DNA methylation is an epigenetic modification involved in DNA compaction and in the regulation of gene expression. Also, DNA methylation is found in repetitive DNA including centromere and telomere. Recently, the research has been focused on repetitive sequences at the centromere due to its role in chromosome segregation, an event essential to cell fitness. So far, studies revealed that tumour cells are usually hypomethylated at repetitive sequences and that DNA hypomethylation leads to the loss of chromatid cohesion and to aneuploidy as well[1-2]. However, in the centromeric sequences there are no coding genes so it is still unclear what role DNA methylation plays in this context.
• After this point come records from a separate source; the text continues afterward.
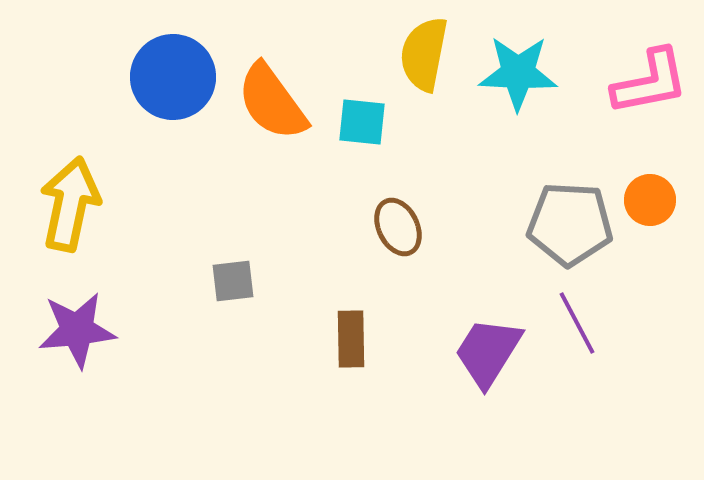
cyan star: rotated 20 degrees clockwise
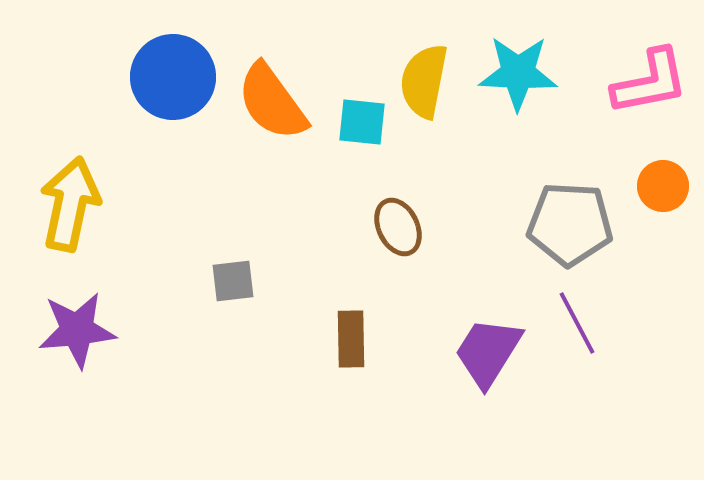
yellow semicircle: moved 27 px down
orange circle: moved 13 px right, 14 px up
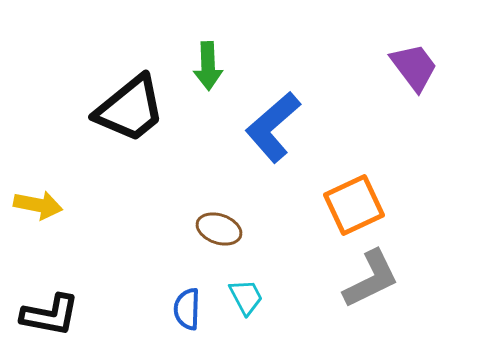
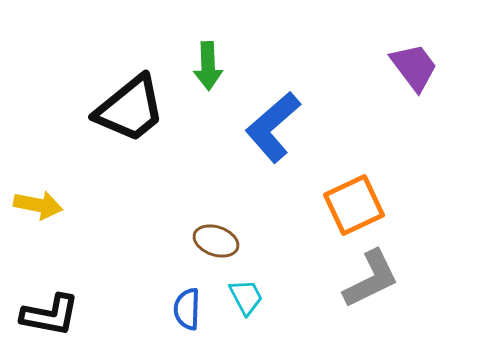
brown ellipse: moved 3 px left, 12 px down
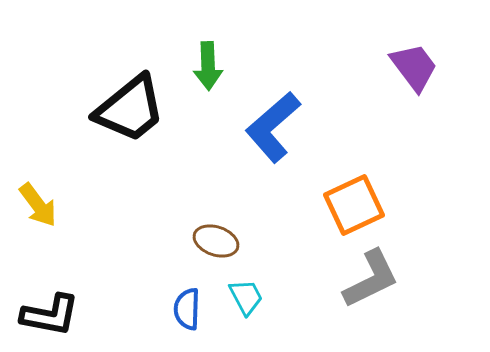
yellow arrow: rotated 42 degrees clockwise
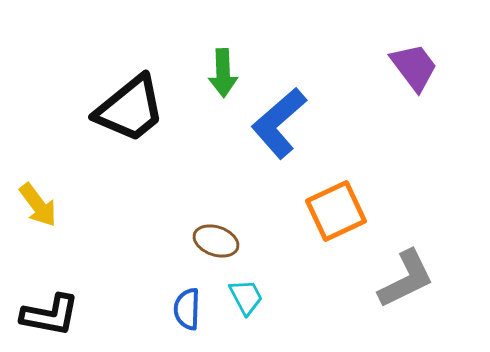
green arrow: moved 15 px right, 7 px down
blue L-shape: moved 6 px right, 4 px up
orange square: moved 18 px left, 6 px down
gray L-shape: moved 35 px right
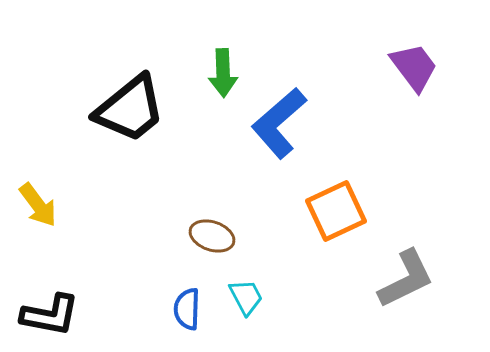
brown ellipse: moved 4 px left, 5 px up
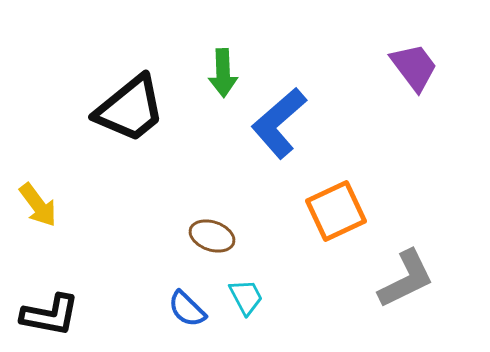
blue semicircle: rotated 48 degrees counterclockwise
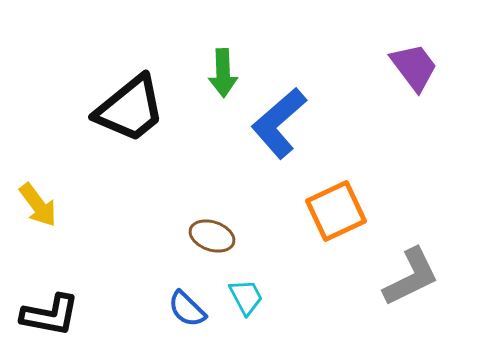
gray L-shape: moved 5 px right, 2 px up
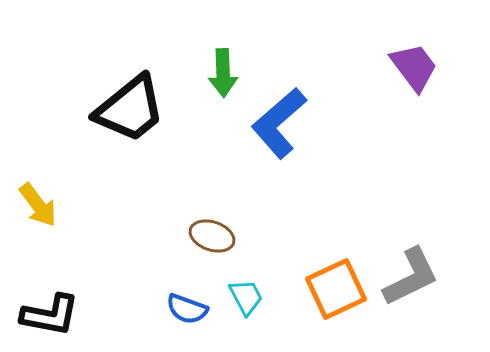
orange square: moved 78 px down
blue semicircle: rotated 24 degrees counterclockwise
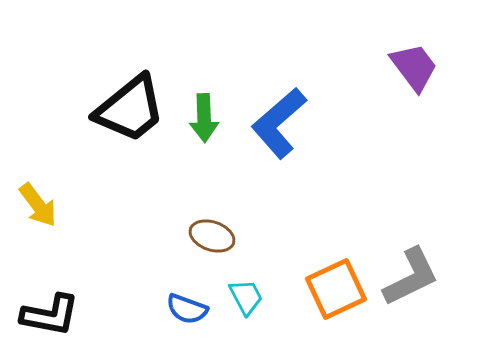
green arrow: moved 19 px left, 45 px down
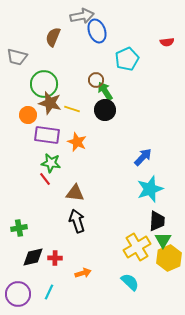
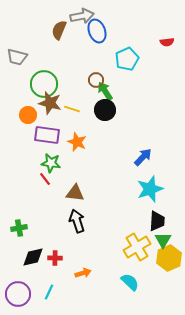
brown semicircle: moved 6 px right, 7 px up
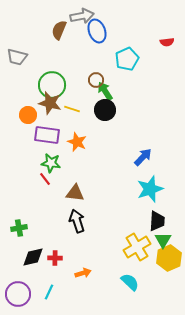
green circle: moved 8 px right, 1 px down
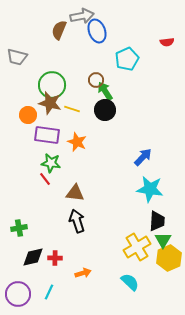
cyan star: rotated 28 degrees clockwise
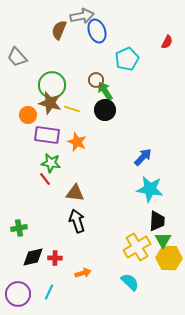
red semicircle: rotated 56 degrees counterclockwise
gray trapezoid: rotated 35 degrees clockwise
yellow hexagon: rotated 25 degrees clockwise
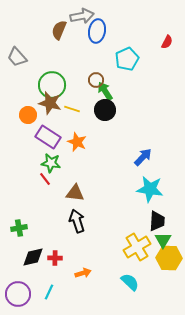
blue ellipse: rotated 30 degrees clockwise
purple rectangle: moved 1 px right, 2 px down; rotated 25 degrees clockwise
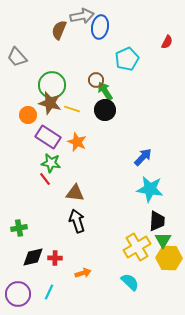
blue ellipse: moved 3 px right, 4 px up
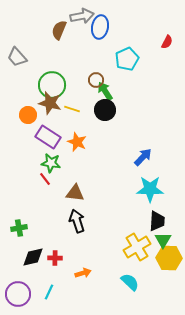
cyan star: rotated 8 degrees counterclockwise
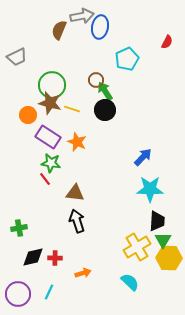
gray trapezoid: rotated 75 degrees counterclockwise
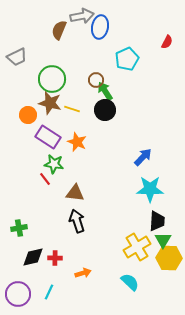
green circle: moved 6 px up
green star: moved 3 px right, 1 px down
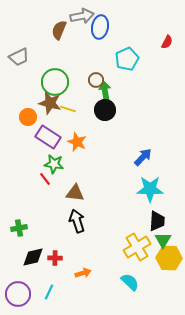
gray trapezoid: moved 2 px right
green circle: moved 3 px right, 3 px down
green arrow: rotated 24 degrees clockwise
yellow line: moved 4 px left
orange circle: moved 2 px down
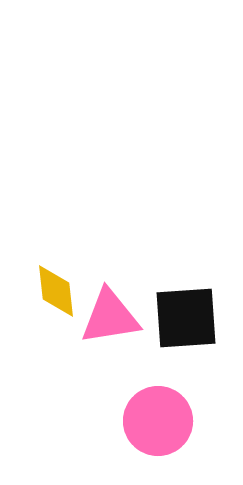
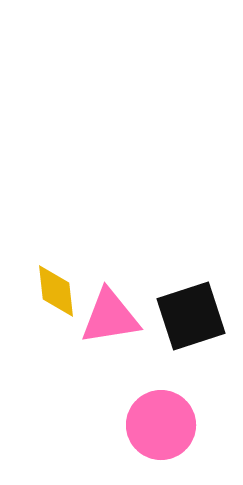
black square: moved 5 px right, 2 px up; rotated 14 degrees counterclockwise
pink circle: moved 3 px right, 4 px down
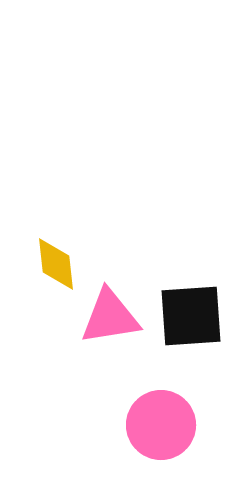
yellow diamond: moved 27 px up
black square: rotated 14 degrees clockwise
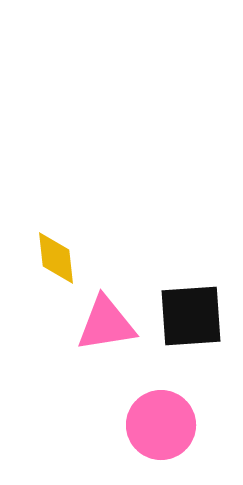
yellow diamond: moved 6 px up
pink triangle: moved 4 px left, 7 px down
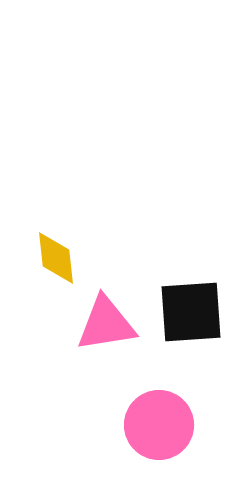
black square: moved 4 px up
pink circle: moved 2 px left
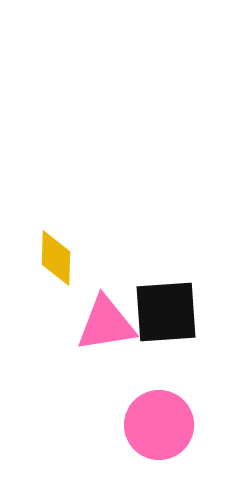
yellow diamond: rotated 8 degrees clockwise
black square: moved 25 px left
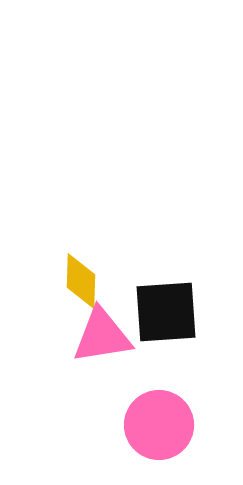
yellow diamond: moved 25 px right, 23 px down
pink triangle: moved 4 px left, 12 px down
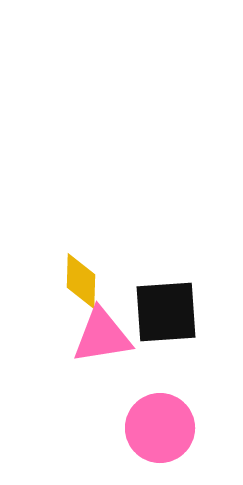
pink circle: moved 1 px right, 3 px down
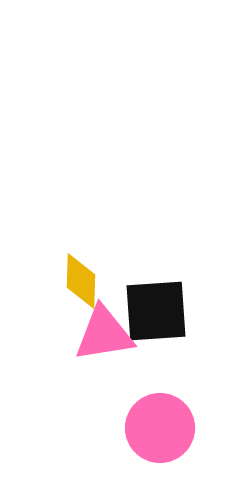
black square: moved 10 px left, 1 px up
pink triangle: moved 2 px right, 2 px up
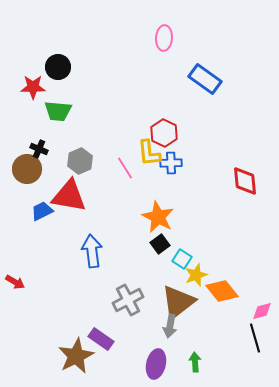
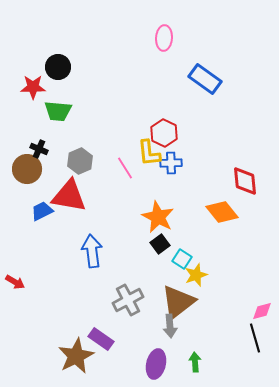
orange diamond: moved 79 px up
gray arrow: rotated 15 degrees counterclockwise
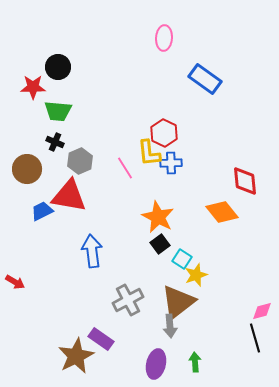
black cross: moved 16 px right, 7 px up
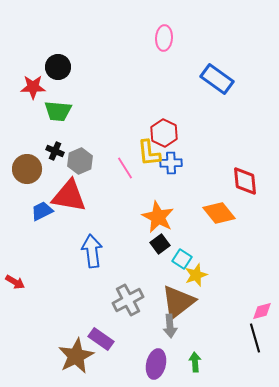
blue rectangle: moved 12 px right
black cross: moved 9 px down
orange diamond: moved 3 px left, 1 px down
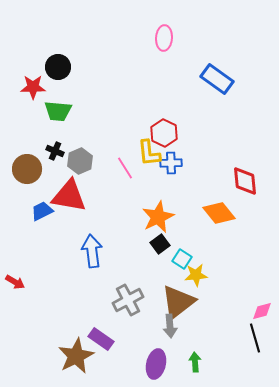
orange star: rotated 20 degrees clockwise
yellow star: rotated 15 degrees clockwise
In order to answer this question we used and compared immortalized (RPE-1) and tumour (DLD-1) cell lines, both engineered to allow an inducible DNA hypomethylation (in collaboration with Institut Curis, Paris). We took advantage of the Auxin Inducible Degron (AID) system[3] to degrade the endogenous AID-tagged DNMT1 (DNA-methyl- Transferase1). The induced DNMT1-AID degradation for several cell cycles leads to passive DNA hypomethylation. Our results showed that, once hypomethylated, immortalized non-tumour cells suffered a reduced growth rate. Both cell lines acquired aneuploidy and chromatids cohesion defects. We also observed an increase of mitotic errors, especially misaligned and lagging chromosomes, which strongly suggest a centromere/kinetochore malfunctioning. To this regard, by microscopy we noticed a reduced amount of centromeric proteins (CENPs) at centromere. Lastly, cells underwent nuclear and cytoskeleton defects that could also contribute to the genetic instability typical of tumour cells. In summary, our study reveals that methylation of repetitive DNA is indeed important to cells survival and fitness, probably by maintaining centromere stability and function and by impacting on nuclear/cytoskeleton mechanics. This also suggests cautiousness in the use of hypomethylating drug as anti-cancer therapy that may have a risky effect on normal cells.